> _Try it_: Without pictures, retype the following entries exactly.
[[ Entries supplied open ]]
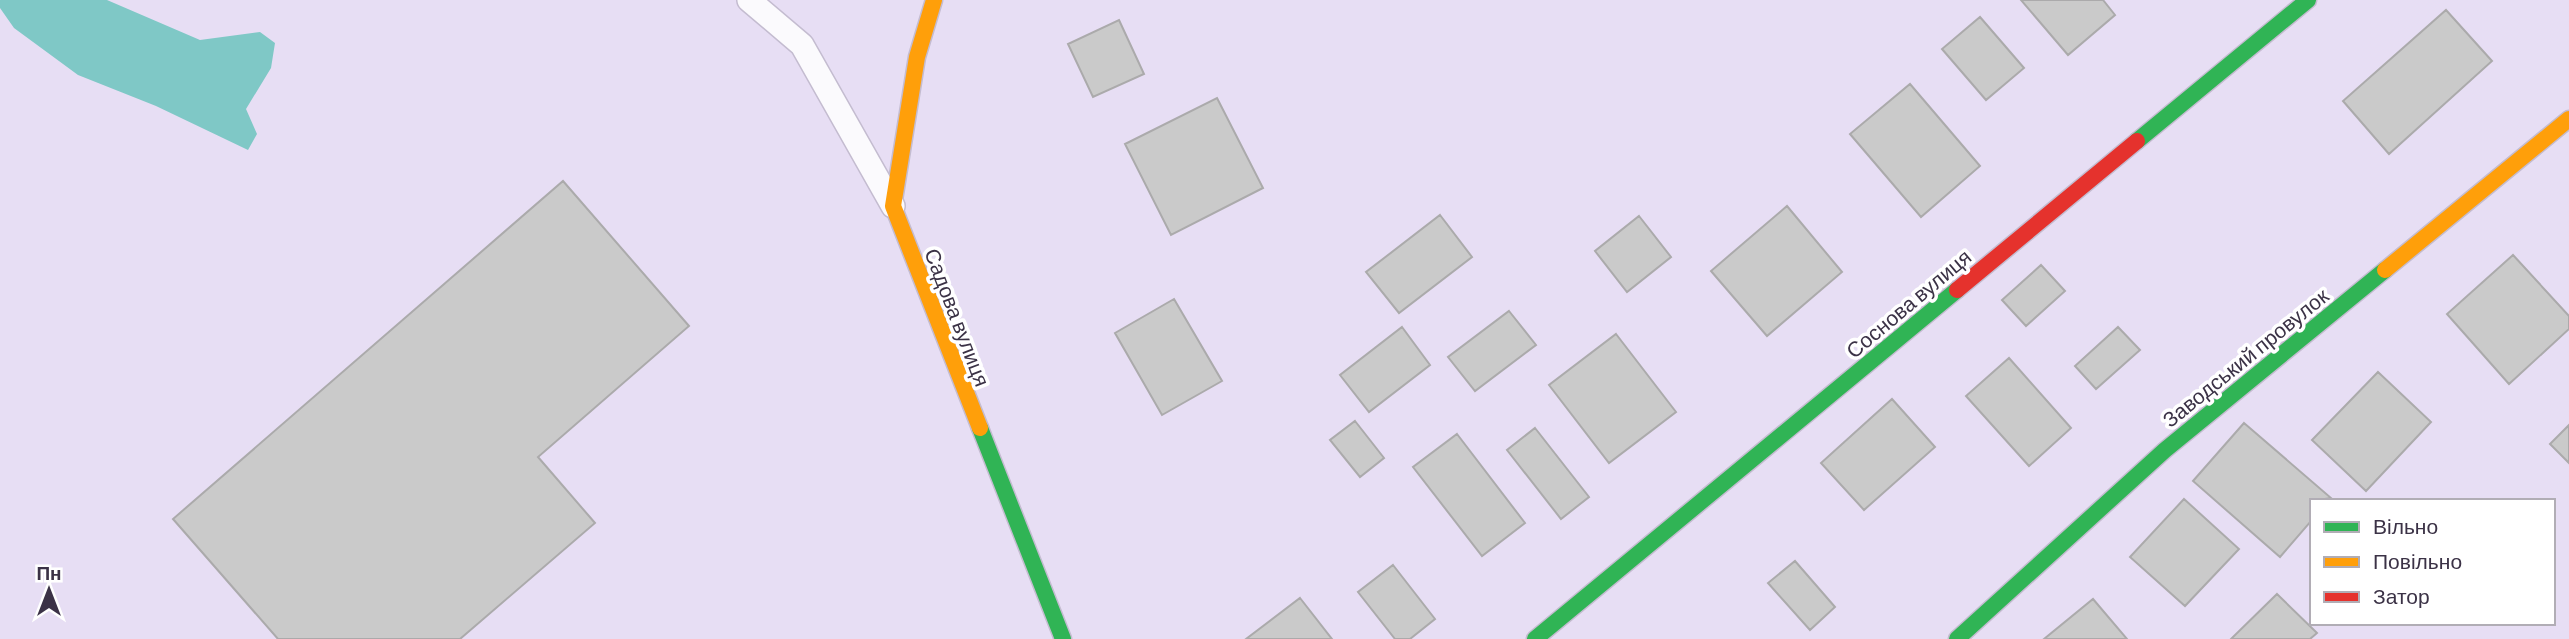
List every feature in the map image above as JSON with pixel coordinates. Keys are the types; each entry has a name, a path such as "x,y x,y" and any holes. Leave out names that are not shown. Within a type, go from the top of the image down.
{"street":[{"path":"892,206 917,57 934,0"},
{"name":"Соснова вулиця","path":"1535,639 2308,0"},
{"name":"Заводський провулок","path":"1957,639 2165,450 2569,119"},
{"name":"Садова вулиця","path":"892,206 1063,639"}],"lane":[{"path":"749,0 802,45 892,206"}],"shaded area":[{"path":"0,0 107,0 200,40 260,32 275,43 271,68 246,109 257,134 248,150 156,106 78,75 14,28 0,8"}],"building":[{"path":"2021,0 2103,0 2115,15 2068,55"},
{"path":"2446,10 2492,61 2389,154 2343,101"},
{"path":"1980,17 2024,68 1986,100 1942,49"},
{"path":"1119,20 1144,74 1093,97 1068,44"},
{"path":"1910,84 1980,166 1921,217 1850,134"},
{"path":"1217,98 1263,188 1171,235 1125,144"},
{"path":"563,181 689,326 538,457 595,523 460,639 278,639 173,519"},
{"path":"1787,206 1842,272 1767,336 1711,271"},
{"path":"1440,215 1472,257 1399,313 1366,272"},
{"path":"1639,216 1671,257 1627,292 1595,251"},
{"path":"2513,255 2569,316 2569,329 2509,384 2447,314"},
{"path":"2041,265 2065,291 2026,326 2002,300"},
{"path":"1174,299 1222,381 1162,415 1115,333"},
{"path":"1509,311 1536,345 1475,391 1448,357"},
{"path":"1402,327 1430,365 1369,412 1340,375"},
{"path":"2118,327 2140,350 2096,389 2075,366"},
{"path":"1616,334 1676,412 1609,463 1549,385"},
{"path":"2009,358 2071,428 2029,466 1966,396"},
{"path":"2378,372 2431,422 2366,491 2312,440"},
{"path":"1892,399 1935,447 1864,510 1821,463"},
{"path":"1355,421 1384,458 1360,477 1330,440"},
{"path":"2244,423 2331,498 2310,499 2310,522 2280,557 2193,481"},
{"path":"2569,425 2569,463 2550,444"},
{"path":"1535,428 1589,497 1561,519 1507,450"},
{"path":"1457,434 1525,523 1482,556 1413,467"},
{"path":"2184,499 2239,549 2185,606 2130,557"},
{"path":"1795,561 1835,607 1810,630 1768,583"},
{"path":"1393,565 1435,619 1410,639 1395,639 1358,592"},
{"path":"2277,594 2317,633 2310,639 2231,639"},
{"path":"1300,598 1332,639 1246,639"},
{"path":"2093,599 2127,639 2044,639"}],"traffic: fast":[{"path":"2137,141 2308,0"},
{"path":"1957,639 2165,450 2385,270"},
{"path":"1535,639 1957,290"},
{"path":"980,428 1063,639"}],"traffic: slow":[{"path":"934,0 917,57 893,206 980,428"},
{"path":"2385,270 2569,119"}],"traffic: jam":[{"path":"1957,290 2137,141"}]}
[[ Entries supplied closed ]]
> _Answer to this task_:
List every feature in the map image above as JSON with pixel coordinates. Keys are the types; each entry has a name, a path such as "x,y x,y" and any holes. Leave out names that are not shown. Within a type, go from the top of the image down.
{"street":[{"path":"892,206 917,57 934,0"},
{"name":"Соснова вулиця","path":"1535,639 2308,0"},
{"name":"Заводський провулок","path":"1957,639 2165,450 2569,119"},
{"name":"Садова вулиця","path":"892,206 1063,639"}],"lane":[{"path":"749,0 802,45 892,206"}],"shaded area":[{"path":"0,0 107,0 200,40 260,32 275,43 271,68 246,109 257,134 248,150 156,106 78,75 14,28 0,8"}],"building":[{"path":"2021,0 2103,0 2115,15 2068,55"},
{"path":"2446,10 2492,61 2389,154 2343,101"},
{"path":"1980,17 2024,68 1986,100 1942,49"},
{"path":"1119,20 1144,74 1093,97 1068,44"},
{"path":"1910,84 1980,166 1921,217 1850,134"},
{"path":"1217,98 1263,188 1171,235 1125,144"},
{"path":"563,181 689,326 538,457 595,523 460,639 278,639 173,519"},
{"path":"1787,206 1842,272 1767,336 1711,271"},
{"path":"1440,215 1472,257 1399,313 1366,272"},
{"path":"1639,216 1671,257 1627,292 1595,251"},
{"path":"2513,255 2569,316 2569,329 2509,384 2447,314"},
{"path":"2041,265 2065,291 2026,326 2002,300"},
{"path":"1174,299 1222,381 1162,415 1115,333"},
{"path":"1509,311 1536,345 1475,391 1448,357"},
{"path":"1402,327 1430,365 1369,412 1340,375"},
{"path":"2118,327 2140,350 2096,389 2075,366"},
{"path":"1616,334 1676,412 1609,463 1549,385"},
{"path":"2009,358 2071,428 2029,466 1966,396"},
{"path":"2378,372 2431,422 2366,491 2312,440"},
{"path":"1892,399 1935,447 1864,510 1821,463"},
{"path":"1355,421 1384,458 1360,477 1330,440"},
{"path":"2244,423 2331,498 2310,499 2310,522 2280,557 2193,481"},
{"path":"2569,425 2569,463 2550,444"},
{"path":"1535,428 1589,497 1561,519 1507,450"},
{"path":"1457,434 1525,523 1482,556 1413,467"},
{"path":"2184,499 2239,549 2185,606 2130,557"},
{"path":"1795,561 1835,607 1810,630 1768,583"},
{"path":"1393,565 1435,619 1410,639 1395,639 1358,592"},
{"path":"2277,594 2317,633 2310,639 2231,639"},
{"path":"1300,598 1332,639 1246,639"},
{"path":"2093,599 2127,639 2044,639"}],"traffic: fast":[{"path":"2137,141 2308,0"},
{"path":"1957,639 2165,450 2385,270"},
{"path":"1535,639 1957,290"},
{"path":"980,428 1063,639"}],"traffic: slow":[{"path":"934,0 917,57 893,206 980,428"},
{"path":"2385,270 2569,119"}],"traffic: jam":[{"path":"1957,290 2137,141"}]}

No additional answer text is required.